[Consegna A]: Secondo il testo sul ragù, quali sono i due tipi fondamentali di ragù?

[Testo fornito]:
※ ※ ※
Con il termine di origine francese "Ragout" si identificano generalmente preparazioni di carne, pesce o verdura tagliate a pezzi, a cottura "in umido" relativamente lunga.
La parola "Ragù", della stessa derivazione francese, indica ricette abbastanza diverse tra loro ma accomunate dall'uso di carne cotta in un sugo di solito destinato a condire la pasta. Fondamentalmente i tipi di ragù sono due: uno a base di carne tritata e l'altro con un pezzo di carne intera cotta molto lentamente. Al primo genere di ragù (carne tritata) appartengono quelli emiliani (bolognese) e altri come il sardo o il barese. Al secondo tipo di ragù (carne intera) si associano quelli di alcune regioni meridionali. Esistono poi preparazioni così dette "al ragù" (involti grossi o piccoli di carne al ragù, braciole al ragù ecc.), prepararate con una fetta di carne disposta attorno ad elementi aromatici, che appartengono di solito alla tradizione delle regioni meridionali.
In ogni caso di tutti i tipi di ragù esistono diverse varianti in ogni area.
Di particolare fama è la versione del ragù cantata da Eduardo De Filippo in “Sabato, domenica e lunedì” e da Giuseppe Marotto ne “L’oro di Napoli”, ricetta dall'interminabile cottura servita sia di condimento alla pasta che come secondo.
«Fin dalle primissime ore del mattino un tenero vapore si congeda dai tegami di terracotta in cui diventa bionda la cipolla ed esala le sue nobili essenze il rametto di basilico appena colto sul davanzale». Così inizia il poemetto in prosa che Don Peppino dedica all'impareggiabile salsa con la quale a Napoli si condisce il vero cuore del convivio: la pasta. Perché il risultato sia quello ideale, e non comune carne col pomodoro, il ragù non deve mai essere abbandonato a se stesso durante le varie fasi della cottura, perché «un ragù negletto cessa di essere un ragù e anzi perde ogni possibilità di diventarlo».
※ ※ ※
[Dati forniti]:
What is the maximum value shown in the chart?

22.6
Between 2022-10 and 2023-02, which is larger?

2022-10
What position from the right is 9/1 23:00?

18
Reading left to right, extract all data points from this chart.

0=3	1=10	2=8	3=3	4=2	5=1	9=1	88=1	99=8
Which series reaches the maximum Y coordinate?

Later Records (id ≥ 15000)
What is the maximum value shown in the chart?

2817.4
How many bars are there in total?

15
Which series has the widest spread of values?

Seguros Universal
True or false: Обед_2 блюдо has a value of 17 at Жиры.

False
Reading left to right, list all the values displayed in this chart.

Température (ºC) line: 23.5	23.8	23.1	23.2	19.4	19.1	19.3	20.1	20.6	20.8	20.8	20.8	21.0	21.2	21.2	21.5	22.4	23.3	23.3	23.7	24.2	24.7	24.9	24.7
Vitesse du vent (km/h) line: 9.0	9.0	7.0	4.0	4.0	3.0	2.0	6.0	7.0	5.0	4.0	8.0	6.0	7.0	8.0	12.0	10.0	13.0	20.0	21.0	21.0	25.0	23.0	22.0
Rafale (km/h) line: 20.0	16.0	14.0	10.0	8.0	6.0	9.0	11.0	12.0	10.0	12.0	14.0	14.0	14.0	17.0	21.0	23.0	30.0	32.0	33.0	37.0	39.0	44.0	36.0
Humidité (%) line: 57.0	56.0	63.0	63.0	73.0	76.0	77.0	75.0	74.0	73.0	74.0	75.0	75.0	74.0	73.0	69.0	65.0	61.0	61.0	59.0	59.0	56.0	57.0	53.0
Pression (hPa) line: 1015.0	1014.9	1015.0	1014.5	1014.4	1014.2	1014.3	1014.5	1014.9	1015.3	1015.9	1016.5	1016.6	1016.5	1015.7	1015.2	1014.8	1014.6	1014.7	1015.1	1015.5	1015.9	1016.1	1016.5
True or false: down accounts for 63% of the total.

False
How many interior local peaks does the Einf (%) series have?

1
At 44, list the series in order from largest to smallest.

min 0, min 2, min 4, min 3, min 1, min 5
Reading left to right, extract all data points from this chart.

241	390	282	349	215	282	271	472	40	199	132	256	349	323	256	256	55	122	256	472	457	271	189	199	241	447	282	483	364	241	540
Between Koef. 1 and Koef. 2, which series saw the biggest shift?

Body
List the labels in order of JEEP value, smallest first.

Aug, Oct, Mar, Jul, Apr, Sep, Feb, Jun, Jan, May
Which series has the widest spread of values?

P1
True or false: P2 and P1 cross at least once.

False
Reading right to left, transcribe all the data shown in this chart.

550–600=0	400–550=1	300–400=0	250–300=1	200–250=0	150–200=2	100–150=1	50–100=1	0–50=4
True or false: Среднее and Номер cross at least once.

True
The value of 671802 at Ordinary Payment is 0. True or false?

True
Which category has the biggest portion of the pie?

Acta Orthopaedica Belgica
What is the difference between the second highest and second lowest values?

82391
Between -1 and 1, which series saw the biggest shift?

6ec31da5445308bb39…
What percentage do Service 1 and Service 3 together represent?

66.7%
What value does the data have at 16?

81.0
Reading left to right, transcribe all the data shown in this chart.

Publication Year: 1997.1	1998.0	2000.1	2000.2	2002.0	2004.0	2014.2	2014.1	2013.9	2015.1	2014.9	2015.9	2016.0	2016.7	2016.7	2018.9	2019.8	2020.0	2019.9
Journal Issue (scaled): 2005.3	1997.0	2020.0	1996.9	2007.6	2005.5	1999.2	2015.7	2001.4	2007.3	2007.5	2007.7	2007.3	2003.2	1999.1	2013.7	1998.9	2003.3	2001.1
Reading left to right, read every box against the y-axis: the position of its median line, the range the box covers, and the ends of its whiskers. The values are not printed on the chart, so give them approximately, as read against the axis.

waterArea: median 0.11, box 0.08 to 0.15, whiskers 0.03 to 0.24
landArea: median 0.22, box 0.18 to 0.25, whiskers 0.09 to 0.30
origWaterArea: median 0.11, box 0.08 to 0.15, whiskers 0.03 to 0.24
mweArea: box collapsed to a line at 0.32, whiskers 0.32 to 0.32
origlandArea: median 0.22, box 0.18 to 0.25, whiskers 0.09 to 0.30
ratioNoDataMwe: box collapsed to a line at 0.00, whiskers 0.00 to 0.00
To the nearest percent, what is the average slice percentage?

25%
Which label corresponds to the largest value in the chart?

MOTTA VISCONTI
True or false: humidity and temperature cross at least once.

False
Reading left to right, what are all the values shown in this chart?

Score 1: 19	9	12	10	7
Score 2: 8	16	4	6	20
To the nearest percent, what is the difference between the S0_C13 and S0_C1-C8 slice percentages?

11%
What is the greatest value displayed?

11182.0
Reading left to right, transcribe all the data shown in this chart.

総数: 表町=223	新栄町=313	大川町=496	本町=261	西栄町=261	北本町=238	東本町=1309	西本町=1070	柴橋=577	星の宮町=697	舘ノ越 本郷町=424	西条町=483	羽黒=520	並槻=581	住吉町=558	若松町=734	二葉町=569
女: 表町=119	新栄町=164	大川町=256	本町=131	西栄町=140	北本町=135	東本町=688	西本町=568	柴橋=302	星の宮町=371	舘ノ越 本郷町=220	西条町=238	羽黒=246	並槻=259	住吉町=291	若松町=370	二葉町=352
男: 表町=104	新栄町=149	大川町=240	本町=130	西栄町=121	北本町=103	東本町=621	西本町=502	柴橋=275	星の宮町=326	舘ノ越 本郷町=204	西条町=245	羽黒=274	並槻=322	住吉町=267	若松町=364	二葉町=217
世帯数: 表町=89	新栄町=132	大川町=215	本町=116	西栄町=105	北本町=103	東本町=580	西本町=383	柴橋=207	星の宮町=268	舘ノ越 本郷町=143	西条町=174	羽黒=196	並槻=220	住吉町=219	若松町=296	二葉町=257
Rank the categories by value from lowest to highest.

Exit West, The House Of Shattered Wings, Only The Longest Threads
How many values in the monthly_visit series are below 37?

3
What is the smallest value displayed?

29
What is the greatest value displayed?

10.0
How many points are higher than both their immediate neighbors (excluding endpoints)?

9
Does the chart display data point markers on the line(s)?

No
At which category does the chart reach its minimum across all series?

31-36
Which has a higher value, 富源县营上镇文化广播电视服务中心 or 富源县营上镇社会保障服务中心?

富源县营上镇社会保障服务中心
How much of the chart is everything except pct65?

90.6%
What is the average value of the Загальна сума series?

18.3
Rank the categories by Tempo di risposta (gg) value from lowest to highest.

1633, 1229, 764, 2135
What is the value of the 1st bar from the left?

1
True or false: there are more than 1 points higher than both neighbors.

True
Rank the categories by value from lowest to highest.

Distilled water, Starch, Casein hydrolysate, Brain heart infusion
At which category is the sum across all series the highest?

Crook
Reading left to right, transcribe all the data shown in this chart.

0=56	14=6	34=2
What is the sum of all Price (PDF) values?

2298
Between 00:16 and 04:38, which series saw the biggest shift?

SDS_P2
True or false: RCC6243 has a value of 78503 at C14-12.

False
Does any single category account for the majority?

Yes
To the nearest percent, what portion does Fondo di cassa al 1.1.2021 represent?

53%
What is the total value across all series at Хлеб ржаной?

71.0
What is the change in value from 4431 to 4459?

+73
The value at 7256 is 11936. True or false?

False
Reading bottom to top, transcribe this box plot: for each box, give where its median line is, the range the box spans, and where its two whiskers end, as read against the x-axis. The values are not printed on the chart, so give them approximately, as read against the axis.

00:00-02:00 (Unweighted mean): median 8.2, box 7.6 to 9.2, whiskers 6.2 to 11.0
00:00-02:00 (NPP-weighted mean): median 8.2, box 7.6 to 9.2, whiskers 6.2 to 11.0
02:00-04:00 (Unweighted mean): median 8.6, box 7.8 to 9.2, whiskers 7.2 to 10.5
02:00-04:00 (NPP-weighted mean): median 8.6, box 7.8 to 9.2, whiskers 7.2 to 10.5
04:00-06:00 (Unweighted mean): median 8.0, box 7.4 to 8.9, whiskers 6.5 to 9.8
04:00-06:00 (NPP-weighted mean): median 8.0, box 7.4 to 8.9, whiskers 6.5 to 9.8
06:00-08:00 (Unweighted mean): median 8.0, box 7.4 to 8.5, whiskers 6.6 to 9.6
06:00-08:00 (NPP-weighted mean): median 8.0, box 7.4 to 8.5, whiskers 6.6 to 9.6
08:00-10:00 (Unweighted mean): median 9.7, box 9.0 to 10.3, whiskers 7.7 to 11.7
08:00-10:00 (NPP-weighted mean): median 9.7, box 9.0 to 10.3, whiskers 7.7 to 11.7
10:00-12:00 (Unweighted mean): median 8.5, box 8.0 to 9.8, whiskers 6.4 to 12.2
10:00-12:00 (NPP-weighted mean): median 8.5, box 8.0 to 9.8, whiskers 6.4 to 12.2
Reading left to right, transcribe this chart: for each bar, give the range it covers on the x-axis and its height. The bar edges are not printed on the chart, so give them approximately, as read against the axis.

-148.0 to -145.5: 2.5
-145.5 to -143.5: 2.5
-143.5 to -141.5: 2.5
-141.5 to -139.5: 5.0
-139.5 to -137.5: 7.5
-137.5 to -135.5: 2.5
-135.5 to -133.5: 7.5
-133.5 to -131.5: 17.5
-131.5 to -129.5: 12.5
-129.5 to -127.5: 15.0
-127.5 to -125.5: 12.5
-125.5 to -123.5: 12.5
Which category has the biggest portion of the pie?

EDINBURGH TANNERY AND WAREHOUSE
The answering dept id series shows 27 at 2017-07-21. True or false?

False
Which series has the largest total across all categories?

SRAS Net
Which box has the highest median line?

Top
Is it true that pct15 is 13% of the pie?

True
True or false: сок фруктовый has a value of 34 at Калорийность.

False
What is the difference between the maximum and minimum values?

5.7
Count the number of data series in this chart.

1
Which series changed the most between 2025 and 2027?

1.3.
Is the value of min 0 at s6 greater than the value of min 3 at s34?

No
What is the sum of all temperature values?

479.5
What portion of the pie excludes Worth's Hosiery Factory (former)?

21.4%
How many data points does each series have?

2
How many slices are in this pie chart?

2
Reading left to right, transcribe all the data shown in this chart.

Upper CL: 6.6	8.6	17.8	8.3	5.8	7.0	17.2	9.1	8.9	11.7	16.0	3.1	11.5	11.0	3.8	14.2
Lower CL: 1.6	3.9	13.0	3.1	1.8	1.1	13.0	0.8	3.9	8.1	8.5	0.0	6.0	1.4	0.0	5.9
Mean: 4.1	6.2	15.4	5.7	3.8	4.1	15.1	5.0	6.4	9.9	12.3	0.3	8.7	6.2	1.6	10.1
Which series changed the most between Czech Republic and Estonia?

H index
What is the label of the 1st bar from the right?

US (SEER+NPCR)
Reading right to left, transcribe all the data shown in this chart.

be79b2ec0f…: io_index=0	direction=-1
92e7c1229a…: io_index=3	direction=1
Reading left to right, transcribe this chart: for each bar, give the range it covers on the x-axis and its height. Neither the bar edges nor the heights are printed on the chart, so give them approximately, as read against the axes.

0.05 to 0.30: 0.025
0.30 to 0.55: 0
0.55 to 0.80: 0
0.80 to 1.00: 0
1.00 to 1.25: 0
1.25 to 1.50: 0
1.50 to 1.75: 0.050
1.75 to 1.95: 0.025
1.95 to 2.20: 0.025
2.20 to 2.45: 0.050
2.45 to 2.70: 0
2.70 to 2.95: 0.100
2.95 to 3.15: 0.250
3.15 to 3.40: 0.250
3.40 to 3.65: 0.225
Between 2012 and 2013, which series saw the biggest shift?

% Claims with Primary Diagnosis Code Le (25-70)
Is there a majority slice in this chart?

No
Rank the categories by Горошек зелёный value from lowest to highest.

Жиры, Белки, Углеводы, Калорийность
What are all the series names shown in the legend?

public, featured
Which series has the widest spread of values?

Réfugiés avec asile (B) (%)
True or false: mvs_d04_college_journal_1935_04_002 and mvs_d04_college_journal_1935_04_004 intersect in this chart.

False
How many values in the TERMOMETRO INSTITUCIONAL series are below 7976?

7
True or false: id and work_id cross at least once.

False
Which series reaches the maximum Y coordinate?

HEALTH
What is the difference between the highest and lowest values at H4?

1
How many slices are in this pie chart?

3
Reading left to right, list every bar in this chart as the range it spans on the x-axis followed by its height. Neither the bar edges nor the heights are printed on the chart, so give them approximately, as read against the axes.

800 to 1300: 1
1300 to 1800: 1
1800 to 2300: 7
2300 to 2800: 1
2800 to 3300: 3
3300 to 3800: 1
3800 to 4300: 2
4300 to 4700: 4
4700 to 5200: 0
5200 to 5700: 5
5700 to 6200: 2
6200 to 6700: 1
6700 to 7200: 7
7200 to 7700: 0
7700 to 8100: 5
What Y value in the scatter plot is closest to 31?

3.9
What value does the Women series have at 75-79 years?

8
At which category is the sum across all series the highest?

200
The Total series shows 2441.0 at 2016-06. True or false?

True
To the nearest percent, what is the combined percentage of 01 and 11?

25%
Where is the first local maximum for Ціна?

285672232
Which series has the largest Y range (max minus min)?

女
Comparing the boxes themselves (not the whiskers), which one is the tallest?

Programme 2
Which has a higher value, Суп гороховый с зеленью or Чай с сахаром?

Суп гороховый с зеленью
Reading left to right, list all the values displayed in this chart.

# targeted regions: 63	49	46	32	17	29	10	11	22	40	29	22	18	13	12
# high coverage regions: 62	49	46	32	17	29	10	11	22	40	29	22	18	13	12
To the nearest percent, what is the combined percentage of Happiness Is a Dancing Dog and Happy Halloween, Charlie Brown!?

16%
※ ※ ※
[Consegna B]: Ricopia fedelmente le righe dell'elenco partendo da quella che contiene "1633, 1229, 764, 2135" e proseguendo fino a quella che contiene "True or false: RCC6243", comprese entrambe.

[Soluzione A]: Uno a base di carne tritata e l'altro con un pezzo di carne intera cotta molto lentamente.

[Soluzione B]:
1633, 1229, 764, 2135
What is the value of the 1st bar from the left?

1
True or false: there are more than 1 points higher than both neighbors.

True
Rank the categories by value from lowest to highest.

Distilled water, Starch, Casein hydrolysate, Brain heart infusion
At which category is the sum across all series the highest?

Crook
Reading left to right, transcribe all the data shown in this chart.

0=56	14=6	34=2
What is the sum of all Price (PDF) values?

2298
Between 00:16 and 04:38, which series saw the biggest shift?

SDS_P2
True or false: RCC6243 has a value of 78503 at C14-12.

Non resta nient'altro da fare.